DATA EXCERPTS>
════════════════
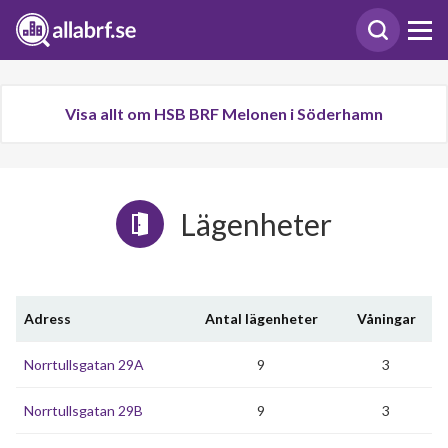
Visa allt om HSB BRF Melonen i Söderhamn
Lägenheter
Adress
Antal lägenheter
Våningar
Norrtullsgatan 29A
9
3
Norrtullsgatan 29B
9
3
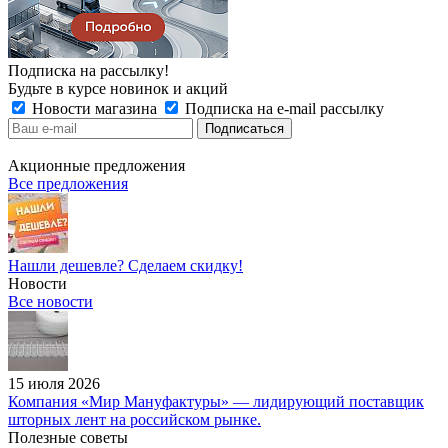
Подписка на рассылку!
Будьте в курсе новинок и акций
Новости магазина
Подписка на e-mail рассылку
Акционные предложения
Все предложения
Нашли дешевле? Сделаем скидку!
Новости
Все новости
15 июля 2026
Компания «Мир Мануфактуры» — лидирующий поставщик
шторных лент на российском рынке.
Полезные советы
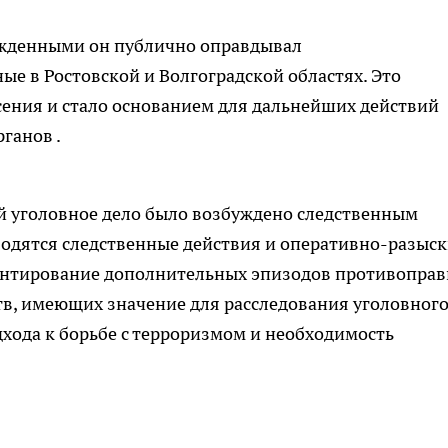
ужденными он публично оправдывал
ые в Ростовской и Волгоградской областях. Это
сения и стало основанием для дальнейших действий
ганов .
й уголовное дело было возбуждено следственным
водятся следственные действия и оперативно-разыс
ентирование дополнительных эпизодов противопра
тв, имеющих значение для расследования уголовног
дхода к борьбе с терроризмом и необходимость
════════════════
TASK OBJECTIVE>
Exclude the pictures from the copy. Retype exactly the lines running from the one containing "Все предложения" through the last line of the listing.

RESPONSE AREA>
Все предложения
Нашли дешевле? Сделаем скидку!
Новости
Все новости
15 июля 2026
Компания «Мир Мануфактуры» — лидирующий поставщик
шторных лент на российском рынке.
Полезные советы
ужденными он публично оправдывал
ые в Ростовской и Волгоградской областях. Это
сения и стало основанием для дальнейших действий
ганов .
й уголовное дело было возбуждено следственным
водятся следственные действия и оперативно-разыс
ентирование дополнительных эпизодов противопра
тв, имеющих значение для расследования уголовног
дхода к борьбе с терроризмом и необходимость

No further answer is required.